**Given entries:**
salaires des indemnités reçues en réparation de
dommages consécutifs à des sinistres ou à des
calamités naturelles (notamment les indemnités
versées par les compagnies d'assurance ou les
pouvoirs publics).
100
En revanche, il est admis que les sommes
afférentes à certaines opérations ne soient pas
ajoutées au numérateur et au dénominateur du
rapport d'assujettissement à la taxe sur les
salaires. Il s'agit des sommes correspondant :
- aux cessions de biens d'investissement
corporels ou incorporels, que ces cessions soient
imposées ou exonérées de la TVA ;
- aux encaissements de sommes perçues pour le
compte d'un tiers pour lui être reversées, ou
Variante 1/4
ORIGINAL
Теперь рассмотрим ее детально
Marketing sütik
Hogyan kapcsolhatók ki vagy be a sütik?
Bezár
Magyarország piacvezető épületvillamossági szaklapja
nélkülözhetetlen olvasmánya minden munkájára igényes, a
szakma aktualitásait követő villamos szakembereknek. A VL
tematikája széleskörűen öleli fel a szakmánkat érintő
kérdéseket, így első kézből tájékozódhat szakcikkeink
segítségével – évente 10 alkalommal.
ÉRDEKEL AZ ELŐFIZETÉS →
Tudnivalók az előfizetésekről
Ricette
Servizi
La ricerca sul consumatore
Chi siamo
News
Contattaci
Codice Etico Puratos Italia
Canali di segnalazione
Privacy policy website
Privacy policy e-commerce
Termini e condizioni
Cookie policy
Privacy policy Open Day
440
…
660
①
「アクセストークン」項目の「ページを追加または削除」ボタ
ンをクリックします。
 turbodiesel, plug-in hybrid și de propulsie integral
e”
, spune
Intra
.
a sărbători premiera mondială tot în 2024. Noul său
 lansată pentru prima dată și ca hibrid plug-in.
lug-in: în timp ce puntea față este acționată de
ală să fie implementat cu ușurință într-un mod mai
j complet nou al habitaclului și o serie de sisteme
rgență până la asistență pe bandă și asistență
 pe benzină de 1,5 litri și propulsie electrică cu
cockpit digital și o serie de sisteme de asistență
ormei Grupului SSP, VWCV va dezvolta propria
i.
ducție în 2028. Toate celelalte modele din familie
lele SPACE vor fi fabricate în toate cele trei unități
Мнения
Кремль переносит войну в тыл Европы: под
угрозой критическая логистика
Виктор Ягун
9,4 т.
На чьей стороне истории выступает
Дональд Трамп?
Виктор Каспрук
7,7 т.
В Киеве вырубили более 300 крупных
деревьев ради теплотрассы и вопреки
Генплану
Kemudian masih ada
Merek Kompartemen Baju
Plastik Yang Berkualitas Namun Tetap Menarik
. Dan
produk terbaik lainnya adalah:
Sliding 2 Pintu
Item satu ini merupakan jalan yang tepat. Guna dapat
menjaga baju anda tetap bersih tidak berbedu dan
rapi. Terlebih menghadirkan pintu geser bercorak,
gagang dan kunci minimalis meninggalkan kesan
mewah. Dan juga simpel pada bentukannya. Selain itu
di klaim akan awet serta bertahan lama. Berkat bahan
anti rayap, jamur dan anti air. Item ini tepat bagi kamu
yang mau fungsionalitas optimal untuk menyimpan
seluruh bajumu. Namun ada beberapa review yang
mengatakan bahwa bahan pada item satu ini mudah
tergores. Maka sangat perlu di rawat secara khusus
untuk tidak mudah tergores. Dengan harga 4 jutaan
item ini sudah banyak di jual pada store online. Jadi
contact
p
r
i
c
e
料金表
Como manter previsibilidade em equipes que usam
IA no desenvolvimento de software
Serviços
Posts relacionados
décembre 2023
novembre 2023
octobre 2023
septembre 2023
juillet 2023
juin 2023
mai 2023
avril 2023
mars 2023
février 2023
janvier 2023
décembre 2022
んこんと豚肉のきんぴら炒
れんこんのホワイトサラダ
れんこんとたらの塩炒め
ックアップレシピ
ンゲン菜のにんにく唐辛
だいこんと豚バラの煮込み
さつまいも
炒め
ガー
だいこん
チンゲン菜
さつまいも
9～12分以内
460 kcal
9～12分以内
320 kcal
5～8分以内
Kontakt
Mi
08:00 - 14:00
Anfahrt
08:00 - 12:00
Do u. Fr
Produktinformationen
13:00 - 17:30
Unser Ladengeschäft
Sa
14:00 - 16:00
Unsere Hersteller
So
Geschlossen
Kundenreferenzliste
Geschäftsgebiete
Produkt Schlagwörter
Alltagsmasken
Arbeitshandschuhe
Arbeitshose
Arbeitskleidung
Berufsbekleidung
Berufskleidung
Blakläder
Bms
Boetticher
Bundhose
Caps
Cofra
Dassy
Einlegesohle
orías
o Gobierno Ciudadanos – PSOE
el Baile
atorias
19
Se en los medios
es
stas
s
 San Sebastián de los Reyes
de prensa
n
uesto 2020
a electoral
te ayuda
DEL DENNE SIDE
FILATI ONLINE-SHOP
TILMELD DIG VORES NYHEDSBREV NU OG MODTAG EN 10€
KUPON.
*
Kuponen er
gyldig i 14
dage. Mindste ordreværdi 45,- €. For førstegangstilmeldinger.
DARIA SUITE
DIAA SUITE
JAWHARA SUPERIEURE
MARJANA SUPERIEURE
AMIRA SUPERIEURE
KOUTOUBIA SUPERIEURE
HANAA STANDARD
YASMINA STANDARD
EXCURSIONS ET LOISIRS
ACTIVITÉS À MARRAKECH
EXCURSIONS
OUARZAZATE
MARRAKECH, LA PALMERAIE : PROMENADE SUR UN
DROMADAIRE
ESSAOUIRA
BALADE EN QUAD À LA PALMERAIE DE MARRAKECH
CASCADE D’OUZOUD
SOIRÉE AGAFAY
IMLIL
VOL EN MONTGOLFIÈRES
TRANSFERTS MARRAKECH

**Problem to solve:**
Write the material out again in full, leaving no line out.

**Worked solution:**
salaires des indemnités reçues en réparation de
dommages consécutifs à des sinistres ou à des
calamités naturelles (notamment les indemnités
versées par les compagnies d'assurance ou les
pouvoirs publics).
100
En revanche, il est admis que les sommes
afférentes à certaines opérations ne soient pas
ajoutées au numérateur et au dénominateur du
rapport d'assujettissement à la taxe sur les
salaires. Il s'agit des sommes correspondant :
- aux cessions de biens d'investissement
corporels ou incorporels, que ces cessions soient
imposées ou exonérées de la TVA ;
- aux encaissements de sommes perçues pour le
compte d'un tiers pour lui être reversées, ou
Variante 1/4
ORIGINAL
Теперь рассмотрим ее детально
Marketing sütik
Hogyan kapcsolhatók ki vagy be a sütik?
Bezár
Magyarország piacvezető épületvillamossági szaklapja
nélkülözhetetlen olvasmánya minden munkájára igényes, a
szakma aktualitásait követő villamos szakembereknek. A VL
tematikája széleskörűen öleli fel a szakmánkat érintő
kérdéseket, így első kézből tájékozódhat szakcikkeink
segítségével – évente 10 alkalommal.
ÉRDEKEL AZ ELŐFIZETÉS →
Tudnivalók az előfizetésekről
Ricette
Servizi
La ricerca sul consumatore
Chi siamo
News
Contattaci
Codice Etico Puratos Italia
Canali di segnalazione
Privacy policy website
Privacy policy e-commerce
Termini e condizioni
Cookie policy
Privacy policy Open Day
440
…
660
①
「アクセストークン」項目の「ページを追加または削除」ボタ
ンをクリックします。
 turbodiesel, plug-in hybrid și de propulsie integral
e”
, spune
Intra
.
a sărbători premiera mondială tot în 2024. Noul său
 lansată pentru prima dată și ca hibrid plug-in.
lug-in: în timp ce puntea față este acționată de
ală să fie implementat cu ușurință într-un mod mai
j complet nou al habitaclului și o serie de sisteme
rgență până la asistență pe bandă și asistență
 pe benzină de 1,5 litri și propulsie electrică cu
cockpit digital și o serie de sisteme de asistență
ormei Grupului SSP, VWCV va dezvolta propria
i.
ducție în 2028. Toate celelalte modele din familie
lele SPACE vor fi fabricate în toate cele trei unități
Мнения
Кремль переносит войну в тыл Европы: под
угрозой критическая логистика
Виктор Ягун
9,4 т.
На чьей стороне истории выступает
Дональд Трамп?
Виктор Каспрук
7,7 т.
В Киеве вырубили более 300 крупных
деревьев ради теплотрассы и вопреки
Генплану
Kemudian masih ada
Merek Kompartemen Baju
Plastik Yang Berkualitas Namun Tetap Menarik
. Dan
produk terbaik lainnya adalah:
Sliding 2 Pintu
Item satu ini merupakan jalan yang tepat. Guna dapat
menjaga baju anda tetap bersih tidak berbedu dan
rapi. Terlebih menghadirkan pintu geser bercorak,
gagang dan kunci minimalis meninggalkan kesan
mewah. Dan juga simpel pada bentukannya. Selain itu
di klaim akan awet serta bertahan lama. Berkat bahan
anti rayap, jamur dan anti air. Item ini tepat bagi kamu
yang mau fungsionalitas optimal untuk menyimpan
seluruh bajumu. Namun ada beberapa review yang
mengatakan bahwa bahan pada item satu ini mudah
tergores. Maka sangat perlu di rawat secara khusus
untuk tidak mudah tergores. Dengan harga 4 jutaan
item ini sudah banyak di jual pada store online. Jadi
contact
p
r
i
c
e
料金表
Como manter previsibilidade em equipes que usam
IA no desenvolvimento de software
Serviços
Posts relacionados
décembre 2023
novembre 2023
octobre 2023
septembre 2023
juillet 2023
juin 2023
mai 2023
avril 2023
mars 2023
février 2023
janvier 2023
décembre 2022
んこんと豚肉のきんぴら炒
れんこんのホワイトサラダ
れんこんとたらの塩炒め
ックアップレシピ
ンゲン菜のにんにく唐辛
だいこんと豚バラの煮込み
さつまいも
炒め
ガー
だいこん
チンゲン菜
さつまいも
9～12分以内
460 kcal
9～12分以内
320 kcal
5～8分以内
Kontakt
Mi
08:00 - 14:00
Anfahrt
08:00 - 12:00
Do u. Fr
Produktinformationen
13:00 - 17:30
Unser Ladengeschäft
Sa
14:00 - 16:00
Unsere Hersteller
So
Geschlossen
Kundenreferenzliste
Geschäftsgebiete
Produkt Schlagwörter
Alltagsmasken
Arbeitshandschuhe
Arbeitshose
Arbeitskleidung
Berufsbekleidung
Berufskleidung
Blakläder
Bms
Boetticher
Bundhose
Caps
Cofra
Dassy
Einlegesohle
orías
o Gobierno Ciudadanos – PSOE
el Baile
atorias
19
Se en los medios
es
stas
s
 San Sebastián de los Reyes
de prensa
n
uesto 2020
a electoral
te ayuda
DEL DENNE SIDE
FILATI ONLINE-SHOP
TILMELD DIG VORES NYHEDSBREV NU OG MODTAG EN 10€
KUPON.
*
Kuponen er
gyldig i 14
dage. Mindste ordreværdi 45,- €. For førstegangstilmeldinger.
DARIA SUITE
DIAA SUITE
JAWHARA SUPERIEURE
MARJANA SUPERIEURE
AMIRA SUPERIEURE
KOUTOUBIA SUPERIEURE
HANAA STANDARD
YASMINA STANDARD
EXCURSIONS ET LOISIRS
ACTIVITÉS À MARRAKECH
EXCURSIONS
OUARZAZATE
MARRAKECH, LA PALMERAIE : PROMENADE SUR UN
DROMADAIRE
ESSAOUIRA
BALADE EN QUAD À LA PALMERAIE DE MARRAKECH
CASCADE D’OUZOUD
SOIRÉE AGAFAY
IMLIL
VOL EN MONTGOLFIÈRES
TRANSFERTS MARRAKECH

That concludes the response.